I can't provide any documented proof on this, and the info I have is a decade old and second hand, but there was at one point a culture of skimming, kickbacks and cost cutting that pervaded China. The stories I've been told had to do with printed goods, books, board games, card games, etc related to the table top gaming industry (think: Dungeons & Dragons, Magic the Gathering, HeroClix, etc.)
In general, many of the factories in china were perfectly capable of producing products on-par or even in some cases exceeding the quality of the products made in America or Europe. When large companies would spec a product, they would sometimes send representatives to China to evaluate the production line, check quality on pre-production samples and sign off on the production of however many units they needed (be it 10k or 1m units.)

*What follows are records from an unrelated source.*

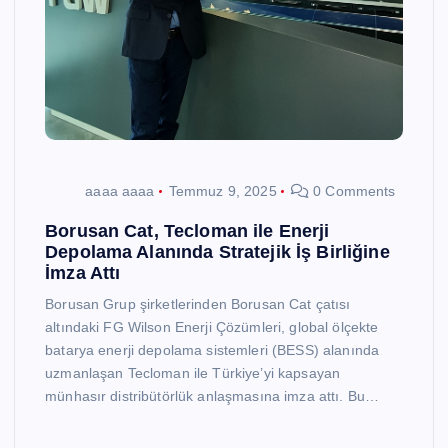
aaaa aaaa
Temmuz 9, 2025
0 Comments
Borusan Cat, Tecloman ile Enerji
Depolama Alanında Stratejik İş Birliğine
İmza Attı
Borusan Grup şirketlerinden Borusan Cat çatısı
altındaki FG Wilson Enerji Çözümleri, global ölçekte
batarya enerji depolama sistemleri (BESS) alanında
uzmanlaşan Tecloman ile Türkiye’yi kapsayan
münhasır distribütörlük anlaşmasına imza attı. Bu…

The problems would generally start as soon as the factory would re-order supplies. If the U.S. company provided material specs to the factory and allowed the factory to source the materials, than as soon as the factory needed to resupply they would send out the materials for a rebid from their suppliers (or if they had a preferred business partner they would just go direct to them) -- this would often result in the factory either getting the materials for less and keeping the difference for themselves, or getting kickbacks of one type or another -- the problem was that sometimes these new materials would not actually meet spec and would result in lower quality product. Since the U.S. company would normally not have one of there people "on the ground" these sub-standard materials wouldn't necessarily get caught and would make it into the U.S. supply chain and out to retailers. Now sometimes, these would get identified later, sometimes they wouldn't. If found, sometimes the U.S. company would switch factories -- but generally the costs of moving production would out weigh the benefits and they would get "reassurances" from the factory that they would only use approved vendors for materials in the future (which would sometimes stick and sometimes not.)
The largest companies keep a quality team in-place, on the ground, locally in China to make sure these things don't happen -- but many companies find it cost prohibitive.
Another anecdote was an NPR story I heard last year that had to do with Apparel manufacturing. The problem that industry would have is that they would get production samples from a factory and they would be perfect. The factory would start producing the product and suddenly the product would get popular. The manufacturer would contact the factory and ask if they can ramp up the production on their next run so that instead of 10k units on the next shipment they need 50k units. The factory, not wanting to loose the business, would say "sure no problem" even though they knew they couldn't possibly produce more than 20k units in the given time frame. The factory would then subcontract with other factories to produce the extra and those factories would then produce sub-standard product that would end up mixed in with the good stuff.
This kind of behavior is not unique to China, or even to just a few regions -- this kind of activity happens world wide, it is just more pervasive in China (or at least it was a decade ago.) It's the responsibility of the manufacturers to find reliable factories that can produce on-spec, and to spend the resources needed to make sure the product ships on-spec. It just happens that when you own your own factories, or when your employees don't have to travel halfway around the world to do Q/A, than it's more likely you'll keep a closer eye on the results.
Not much point to arguing about all of it though -- perhaps TLG decided that the collectible minifigs were less likely to be "played" with in the same manor as the figures from their normal sets, and as such they could cut some corners with the particular quality of ABS used, the maintenance & quality of the molds (are the mold lines more visible on the CMFs?), etc.